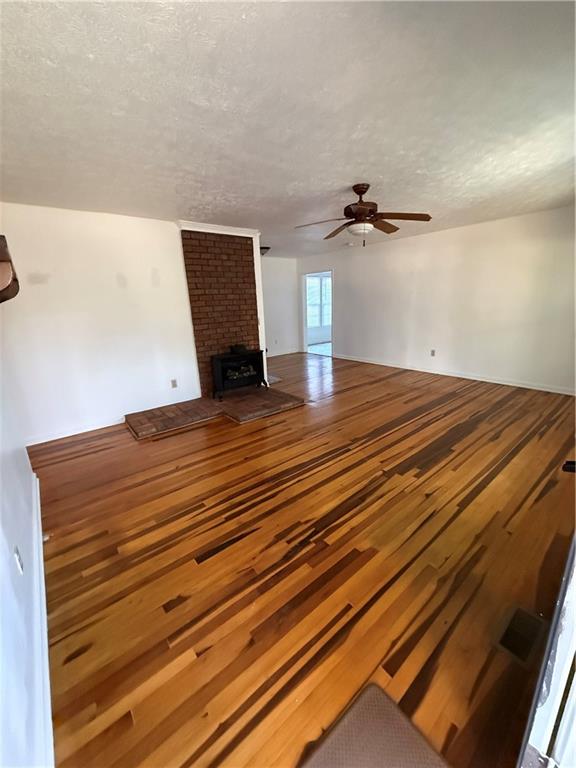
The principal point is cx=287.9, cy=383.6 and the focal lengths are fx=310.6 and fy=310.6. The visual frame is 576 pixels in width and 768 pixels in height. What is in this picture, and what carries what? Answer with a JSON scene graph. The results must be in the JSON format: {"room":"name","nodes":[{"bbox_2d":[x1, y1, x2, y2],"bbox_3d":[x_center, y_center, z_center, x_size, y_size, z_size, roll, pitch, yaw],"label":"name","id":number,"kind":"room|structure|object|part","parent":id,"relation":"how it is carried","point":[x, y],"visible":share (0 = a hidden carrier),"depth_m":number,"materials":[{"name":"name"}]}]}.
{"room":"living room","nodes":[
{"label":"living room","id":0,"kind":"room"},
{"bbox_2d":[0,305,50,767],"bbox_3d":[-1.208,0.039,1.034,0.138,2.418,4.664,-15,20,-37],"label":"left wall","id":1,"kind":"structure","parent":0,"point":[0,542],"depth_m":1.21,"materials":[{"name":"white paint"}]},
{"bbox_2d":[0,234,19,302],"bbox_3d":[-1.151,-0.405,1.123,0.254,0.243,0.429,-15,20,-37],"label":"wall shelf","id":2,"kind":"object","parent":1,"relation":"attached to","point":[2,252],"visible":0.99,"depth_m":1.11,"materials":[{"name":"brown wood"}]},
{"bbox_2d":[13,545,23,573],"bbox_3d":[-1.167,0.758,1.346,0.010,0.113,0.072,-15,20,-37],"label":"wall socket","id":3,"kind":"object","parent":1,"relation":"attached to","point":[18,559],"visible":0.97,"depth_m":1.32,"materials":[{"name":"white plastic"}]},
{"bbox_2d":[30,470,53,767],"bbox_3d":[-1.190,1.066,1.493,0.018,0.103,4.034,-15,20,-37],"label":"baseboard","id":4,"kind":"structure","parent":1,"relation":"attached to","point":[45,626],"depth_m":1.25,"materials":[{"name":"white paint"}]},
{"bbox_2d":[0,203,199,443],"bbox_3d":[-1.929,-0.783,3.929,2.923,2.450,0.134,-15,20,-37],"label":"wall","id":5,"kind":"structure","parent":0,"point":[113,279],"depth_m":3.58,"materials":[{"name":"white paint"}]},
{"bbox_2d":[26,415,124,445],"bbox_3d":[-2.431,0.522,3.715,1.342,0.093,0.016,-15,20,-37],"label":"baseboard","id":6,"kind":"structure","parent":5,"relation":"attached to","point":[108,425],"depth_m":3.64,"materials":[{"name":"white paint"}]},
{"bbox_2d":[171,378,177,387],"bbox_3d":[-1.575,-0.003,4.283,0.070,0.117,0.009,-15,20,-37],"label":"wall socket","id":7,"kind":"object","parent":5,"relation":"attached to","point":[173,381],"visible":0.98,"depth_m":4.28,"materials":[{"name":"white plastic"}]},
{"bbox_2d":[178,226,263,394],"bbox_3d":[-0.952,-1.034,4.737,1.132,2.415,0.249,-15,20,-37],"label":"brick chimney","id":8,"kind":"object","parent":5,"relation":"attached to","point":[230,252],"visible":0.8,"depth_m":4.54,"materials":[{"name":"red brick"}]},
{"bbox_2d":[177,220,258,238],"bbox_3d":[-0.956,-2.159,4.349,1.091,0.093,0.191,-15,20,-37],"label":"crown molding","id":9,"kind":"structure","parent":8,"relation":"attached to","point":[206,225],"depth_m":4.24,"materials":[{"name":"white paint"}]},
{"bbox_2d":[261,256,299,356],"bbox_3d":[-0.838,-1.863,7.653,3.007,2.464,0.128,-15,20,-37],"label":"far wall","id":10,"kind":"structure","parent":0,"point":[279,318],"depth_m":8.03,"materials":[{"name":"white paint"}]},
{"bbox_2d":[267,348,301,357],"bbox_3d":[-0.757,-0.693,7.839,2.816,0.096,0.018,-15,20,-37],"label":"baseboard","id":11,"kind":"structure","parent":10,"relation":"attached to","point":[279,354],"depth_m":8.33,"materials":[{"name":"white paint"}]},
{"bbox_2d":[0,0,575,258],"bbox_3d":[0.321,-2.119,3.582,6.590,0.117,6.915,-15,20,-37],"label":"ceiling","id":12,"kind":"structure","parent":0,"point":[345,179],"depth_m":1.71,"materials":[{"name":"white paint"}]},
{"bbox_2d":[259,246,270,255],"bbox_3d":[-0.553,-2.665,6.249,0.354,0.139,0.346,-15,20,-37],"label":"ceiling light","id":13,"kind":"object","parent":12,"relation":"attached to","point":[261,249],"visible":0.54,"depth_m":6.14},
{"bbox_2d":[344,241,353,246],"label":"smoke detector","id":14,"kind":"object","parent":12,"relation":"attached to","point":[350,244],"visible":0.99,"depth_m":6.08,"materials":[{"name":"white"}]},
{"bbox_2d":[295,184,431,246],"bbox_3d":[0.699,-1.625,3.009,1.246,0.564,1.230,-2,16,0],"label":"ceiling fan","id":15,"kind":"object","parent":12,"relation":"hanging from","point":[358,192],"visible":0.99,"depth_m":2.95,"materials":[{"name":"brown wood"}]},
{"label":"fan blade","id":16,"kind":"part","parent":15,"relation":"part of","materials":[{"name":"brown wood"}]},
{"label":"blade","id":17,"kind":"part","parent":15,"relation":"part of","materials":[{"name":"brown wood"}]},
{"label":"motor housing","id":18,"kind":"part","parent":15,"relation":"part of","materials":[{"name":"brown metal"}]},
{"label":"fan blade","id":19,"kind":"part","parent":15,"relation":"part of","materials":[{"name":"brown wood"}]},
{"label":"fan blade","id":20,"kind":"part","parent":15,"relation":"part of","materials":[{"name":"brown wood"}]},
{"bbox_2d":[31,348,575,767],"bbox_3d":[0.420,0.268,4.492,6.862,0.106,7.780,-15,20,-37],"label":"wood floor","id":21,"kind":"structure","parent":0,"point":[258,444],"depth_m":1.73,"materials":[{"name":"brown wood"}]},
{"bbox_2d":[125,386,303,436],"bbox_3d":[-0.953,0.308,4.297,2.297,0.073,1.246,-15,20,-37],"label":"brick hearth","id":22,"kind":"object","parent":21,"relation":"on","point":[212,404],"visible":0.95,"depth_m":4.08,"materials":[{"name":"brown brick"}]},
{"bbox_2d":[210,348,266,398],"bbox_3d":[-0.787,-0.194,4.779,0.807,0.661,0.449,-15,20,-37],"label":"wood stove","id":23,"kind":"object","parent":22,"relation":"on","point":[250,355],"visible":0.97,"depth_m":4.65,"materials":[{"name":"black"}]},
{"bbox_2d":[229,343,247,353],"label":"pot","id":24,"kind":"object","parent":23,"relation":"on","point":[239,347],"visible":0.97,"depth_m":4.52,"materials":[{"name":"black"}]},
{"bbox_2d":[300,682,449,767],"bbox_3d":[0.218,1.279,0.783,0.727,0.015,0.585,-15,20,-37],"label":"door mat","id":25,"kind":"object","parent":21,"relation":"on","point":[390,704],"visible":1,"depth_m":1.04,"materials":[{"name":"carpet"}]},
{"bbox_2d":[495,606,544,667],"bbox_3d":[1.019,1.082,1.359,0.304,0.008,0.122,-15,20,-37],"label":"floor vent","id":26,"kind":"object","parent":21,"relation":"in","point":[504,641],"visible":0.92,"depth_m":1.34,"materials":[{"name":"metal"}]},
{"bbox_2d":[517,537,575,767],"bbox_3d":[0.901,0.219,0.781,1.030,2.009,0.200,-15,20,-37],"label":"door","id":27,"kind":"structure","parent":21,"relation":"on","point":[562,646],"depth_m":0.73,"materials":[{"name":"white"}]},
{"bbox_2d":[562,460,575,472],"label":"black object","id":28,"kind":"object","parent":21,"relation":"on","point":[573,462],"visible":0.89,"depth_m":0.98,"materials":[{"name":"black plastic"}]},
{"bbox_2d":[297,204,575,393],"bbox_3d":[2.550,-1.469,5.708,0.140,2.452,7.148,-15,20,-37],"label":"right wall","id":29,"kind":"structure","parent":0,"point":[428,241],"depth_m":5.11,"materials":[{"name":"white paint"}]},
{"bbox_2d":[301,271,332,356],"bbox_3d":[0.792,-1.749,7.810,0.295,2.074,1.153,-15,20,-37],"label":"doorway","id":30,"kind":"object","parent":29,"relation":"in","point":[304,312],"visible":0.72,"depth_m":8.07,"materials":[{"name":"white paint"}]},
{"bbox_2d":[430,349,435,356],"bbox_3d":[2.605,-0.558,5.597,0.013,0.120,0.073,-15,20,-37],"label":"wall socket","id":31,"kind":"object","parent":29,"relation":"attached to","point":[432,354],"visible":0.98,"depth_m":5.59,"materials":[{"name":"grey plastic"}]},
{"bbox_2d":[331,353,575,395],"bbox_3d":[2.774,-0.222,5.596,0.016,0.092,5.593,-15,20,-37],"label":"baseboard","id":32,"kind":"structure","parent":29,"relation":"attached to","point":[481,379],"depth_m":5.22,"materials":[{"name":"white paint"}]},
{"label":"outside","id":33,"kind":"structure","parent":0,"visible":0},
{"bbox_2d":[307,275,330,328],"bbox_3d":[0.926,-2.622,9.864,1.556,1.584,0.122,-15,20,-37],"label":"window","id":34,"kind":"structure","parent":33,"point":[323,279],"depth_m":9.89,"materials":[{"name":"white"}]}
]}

[Aim of the task] Reproduce every line in the records above that contains the word "blade".

[Exercise solution]
{"label":"fan blade","id":16,"kind":"part","parent":15,"relation":"part of","materials":[{"name":"brown wood"}]},
{"label":"blade","id":17,"kind":"part","parent":15,"relation":"part of","materials":[{"name":"brown wood"}]},
{"label":"fan blade","id":19,"kind":"part","parent":15,"relation":"part of","materials":[{"name":"brown wood"}]},
{"label":"fan blade","id":20,"kind":"part","parent":15,"relation":"part of","materials":[{"name":"brown wood"}]},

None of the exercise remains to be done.